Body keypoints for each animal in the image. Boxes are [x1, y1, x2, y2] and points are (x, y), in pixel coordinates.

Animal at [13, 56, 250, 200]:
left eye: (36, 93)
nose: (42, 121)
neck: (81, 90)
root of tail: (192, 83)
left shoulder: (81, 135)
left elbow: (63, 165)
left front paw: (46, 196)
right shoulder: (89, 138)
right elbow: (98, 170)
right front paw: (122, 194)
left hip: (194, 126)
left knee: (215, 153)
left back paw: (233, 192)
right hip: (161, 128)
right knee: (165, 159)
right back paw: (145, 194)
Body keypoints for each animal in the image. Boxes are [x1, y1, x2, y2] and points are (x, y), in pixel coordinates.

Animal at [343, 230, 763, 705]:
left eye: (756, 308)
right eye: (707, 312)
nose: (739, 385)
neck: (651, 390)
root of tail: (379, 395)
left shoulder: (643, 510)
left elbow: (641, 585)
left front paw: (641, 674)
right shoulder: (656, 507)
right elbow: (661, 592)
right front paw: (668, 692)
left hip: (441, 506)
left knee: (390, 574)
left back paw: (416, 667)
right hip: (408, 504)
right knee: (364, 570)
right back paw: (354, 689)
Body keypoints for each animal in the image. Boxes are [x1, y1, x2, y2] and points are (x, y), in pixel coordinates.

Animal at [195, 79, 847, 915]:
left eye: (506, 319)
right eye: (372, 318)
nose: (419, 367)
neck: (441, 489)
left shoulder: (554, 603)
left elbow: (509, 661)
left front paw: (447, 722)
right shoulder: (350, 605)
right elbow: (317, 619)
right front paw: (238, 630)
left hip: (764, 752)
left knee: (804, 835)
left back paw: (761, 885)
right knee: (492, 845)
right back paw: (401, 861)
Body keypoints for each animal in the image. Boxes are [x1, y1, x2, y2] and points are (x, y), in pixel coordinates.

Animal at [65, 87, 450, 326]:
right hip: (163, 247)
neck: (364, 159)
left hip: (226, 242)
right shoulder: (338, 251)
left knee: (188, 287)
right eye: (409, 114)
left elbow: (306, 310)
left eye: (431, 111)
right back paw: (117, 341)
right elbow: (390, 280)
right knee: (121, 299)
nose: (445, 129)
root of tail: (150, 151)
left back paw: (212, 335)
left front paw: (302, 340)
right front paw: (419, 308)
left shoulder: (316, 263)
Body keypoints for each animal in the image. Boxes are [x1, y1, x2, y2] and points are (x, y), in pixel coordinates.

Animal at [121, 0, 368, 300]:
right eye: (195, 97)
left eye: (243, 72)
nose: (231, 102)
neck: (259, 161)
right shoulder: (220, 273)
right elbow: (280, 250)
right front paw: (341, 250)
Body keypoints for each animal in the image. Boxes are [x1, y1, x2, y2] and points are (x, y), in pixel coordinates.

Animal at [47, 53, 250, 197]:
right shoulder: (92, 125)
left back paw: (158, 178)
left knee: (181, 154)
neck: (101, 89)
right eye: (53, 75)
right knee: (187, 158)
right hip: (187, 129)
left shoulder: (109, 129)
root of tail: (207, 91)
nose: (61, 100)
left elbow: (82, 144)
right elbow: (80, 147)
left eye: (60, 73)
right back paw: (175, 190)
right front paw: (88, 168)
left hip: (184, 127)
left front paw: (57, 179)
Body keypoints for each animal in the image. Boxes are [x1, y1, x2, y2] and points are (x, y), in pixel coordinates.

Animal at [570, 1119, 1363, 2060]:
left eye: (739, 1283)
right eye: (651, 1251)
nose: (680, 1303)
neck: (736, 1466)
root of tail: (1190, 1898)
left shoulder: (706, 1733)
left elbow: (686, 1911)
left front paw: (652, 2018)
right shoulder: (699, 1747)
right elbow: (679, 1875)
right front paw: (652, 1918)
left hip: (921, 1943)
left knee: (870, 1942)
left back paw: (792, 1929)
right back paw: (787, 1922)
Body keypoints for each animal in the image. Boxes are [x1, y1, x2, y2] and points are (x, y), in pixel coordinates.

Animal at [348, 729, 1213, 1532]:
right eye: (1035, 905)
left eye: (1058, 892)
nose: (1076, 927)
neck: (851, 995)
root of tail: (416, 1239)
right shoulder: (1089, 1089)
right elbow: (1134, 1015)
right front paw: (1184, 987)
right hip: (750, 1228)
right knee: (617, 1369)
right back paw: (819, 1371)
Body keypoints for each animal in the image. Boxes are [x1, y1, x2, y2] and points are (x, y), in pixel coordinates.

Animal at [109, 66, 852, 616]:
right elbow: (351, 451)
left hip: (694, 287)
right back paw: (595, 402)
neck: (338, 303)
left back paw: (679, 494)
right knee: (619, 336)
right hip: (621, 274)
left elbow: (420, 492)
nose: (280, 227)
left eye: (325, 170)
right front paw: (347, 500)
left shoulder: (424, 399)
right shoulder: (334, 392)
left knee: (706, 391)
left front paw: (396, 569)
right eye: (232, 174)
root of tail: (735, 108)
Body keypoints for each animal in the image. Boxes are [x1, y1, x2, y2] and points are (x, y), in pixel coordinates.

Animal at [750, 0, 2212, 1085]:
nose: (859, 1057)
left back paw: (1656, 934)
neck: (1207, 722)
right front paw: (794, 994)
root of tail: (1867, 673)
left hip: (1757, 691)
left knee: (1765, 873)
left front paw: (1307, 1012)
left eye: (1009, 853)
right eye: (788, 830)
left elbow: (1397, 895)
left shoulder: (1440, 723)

**********

#### Your assignment
Write out the full set of records exactly as given.

#### Result
Body keypoints for each animal in the image. Boxes are [x1, y1, x2, y2] and points are (x, y), in pixel coordinates.

Animal at [13, 56, 250, 200]:
left eye: (36, 93)
nose: (42, 121)
neck: (81, 90)
root of tail: (192, 83)
left shoulder: (81, 135)
left elbow: (63, 165)
left front paw: (46, 196)
right shoulder: (89, 138)
right elbow: (98, 170)
right front paw: (122, 194)
left hip: (194, 126)
left knee: (215, 153)
left back paw: (233, 192)
right hip: (161, 128)
right knee: (165, 159)
right back paw: (145, 194)
Body keypoints for each animal in the image. Boxes are [x1, y1, x2, y2] and points are (x, y), in pixel coordinates.

Animal at [343, 230, 763, 705]:
left eye: (756, 308)
right eye: (707, 312)
nose: (739, 385)
neck: (651, 390)
root of tail: (379, 395)
left shoulder: (643, 510)
left elbow: (641, 585)
left front paw: (641, 674)
right shoulder: (656, 507)
right elbow: (661, 592)
right front paw: (668, 692)
left hip: (441, 506)
left knee: (390, 574)
left back paw: (416, 667)
right hip: (408, 504)
right knee: (364, 570)
right back paw: (354, 689)
Body keypoints for each animal in the image. Boxes are [x1, y1, x2, y2] and points are (x, y), in pixel coordinates.

Animal at [195, 79, 847, 915]:
left eye: (506, 319)
right eye: (372, 318)
nose: (419, 367)
neck: (441, 489)
left shoulder: (554, 603)
left elbow: (509, 661)
left front paw: (447, 722)
right shoulder: (350, 605)
right elbow: (317, 619)
right front paw: (238, 630)
left hip: (764, 752)
left knee: (804, 835)
left back paw: (761, 885)
right knee: (492, 845)
right back paw: (401, 861)
Body keypoints for each animal in the image. Boxes are [x1, y1, x2, y2] and points are (x, y), in pixel coordinates.

Animal at [65, 87, 450, 326]:
right hip: (163, 247)
neck: (364, 159)
left hip: (226, 242)
right shoulder: (338, 251)
left knee: (188, 287)
right eye: (409, 114)
left elbow: (306, 310)
left eye: (431, 111)
right back paw: (117, 341)
right elbow: (390, 280)
right knee: (121, 299)
nose: (445, 129)
root of tail: (150, 151)
left back paw: (212, 335)
left front paw: (302, 340)
right front paw: (419, 308)
left shoulder: (316, 263)
Body keypoints for each animal in the image. Boxes are [x1, y1, x2, y2] and points are (x, y), in pixel coordinates.

Animal at [121, 0, 368, 300]:
right eye: (195, 97)
left eye: (243, 72)
nose: (231, 102)
neck: (259, 161)
right shoulder: (220, 273)
right elbow: (280, 250)
right front paw: (341, 250)
Body keypoints for each animal in the image. Boxes are [x1, y1, x2, y2] and points are (x, y), in pixel coordinates.

Animal at [47, 53, 250, 197]:
right shoulder: (92, 125)
left back paw: (158, 178)
left knee: (181, 154)
neck: (101, 89)
right eye: (53, 75)
right knee: (187, 158)
right hip: (187, 129)
left shoulder: (109, 129)
root of tail: (207, 91)
nose: (61, 100)
left elbow: (82, 144)
right elbow: (80, 147)
left eye: (60, 73)
right back paw: (175, 190)
right front paw: (88, 168)
left hip: (184, 127)
left front paw: (57, 179)
Body keypoints for each animal in the image. Boxes are [x1, y1, x2, y2] and points are (x, y), in pixel coordinates.

Animal at [570, 1119, 1363, 2060]:
left eye: (739, 1283)
right eye: (651, 1251)
nose: (680, 1303)
neck: (736, 1466)
root of tail: (1190, 1898)
left shoulder: (706, 1733)
left elbow: (686, 1911)
left front paw: (652, 2018)
right shoulder: (699, 1747)
right elbow: (679, 1875)
right front paw: (652, 1918)
left hip: (921, 1943)
left knee: (870, 1942)
left back paw: (792, 1929)
right back paw: (787, 1922)
Body keypoints for each animal in the image. Boxes are [x1, y1, x2, y2] and points are (x, y), in pixel coordinates.

Animal at [348, 729, 1213, 1532]:
right eye: (1035, 905)
left eye: (1058, 892)
nose: (1076, 927)
neck: (851, 995)
root of tail: (416, 1239)
right shoulder: (1089, 1089)
right elbow: (1134, 1015)
right front paw: (1184, 987)
right hip: (750, 1228)
right knee: (617, 1369)
right back paw: (819, 1371)
Body keypoints for each animal in the image. Boxes are [x1, y1, x2, y2] and points are (x, y), in pixel coordinates.

Animal at [109, 66, 852, 616]:
right elbow: (351, 451)
left hip: (694, 287)
right back paw: (595, 402)
neck: (338, 303)
left back paw: (679, 494)
right knee: (619, 336)
right hip: (621, 274)
left elbow: (420, 492)
nose: (280, 227)
left eye: (325, 170)
right front paw: (347, 500)
left shoulder: (424, 399)
right shoulder: (334, 392)
left knee: (706, 391)
left front paw: (396, 569)
right eye: (232, 174)
root of tail: (735, 108)
Body keypoints for each animal in the image. Boxes are [x1, y1, x2, y2] and points are (x, y), in pixel coordinates.

Animal at [750, 0, 2212, 1085]:
nose: (859, 1057)
left back paw: (1656, 934)
neck: (1207, 722)
right front paw: (794, 994)
root of tail: (1867, 673)
left hip: (1757, 691)
left knee: (1765, 873)
left front paw: (1307, 1012)
left eye: (1009, 853)
right eye: (788, 830)
left elbow: (1397, 895)
left shoulder: (1440, 723)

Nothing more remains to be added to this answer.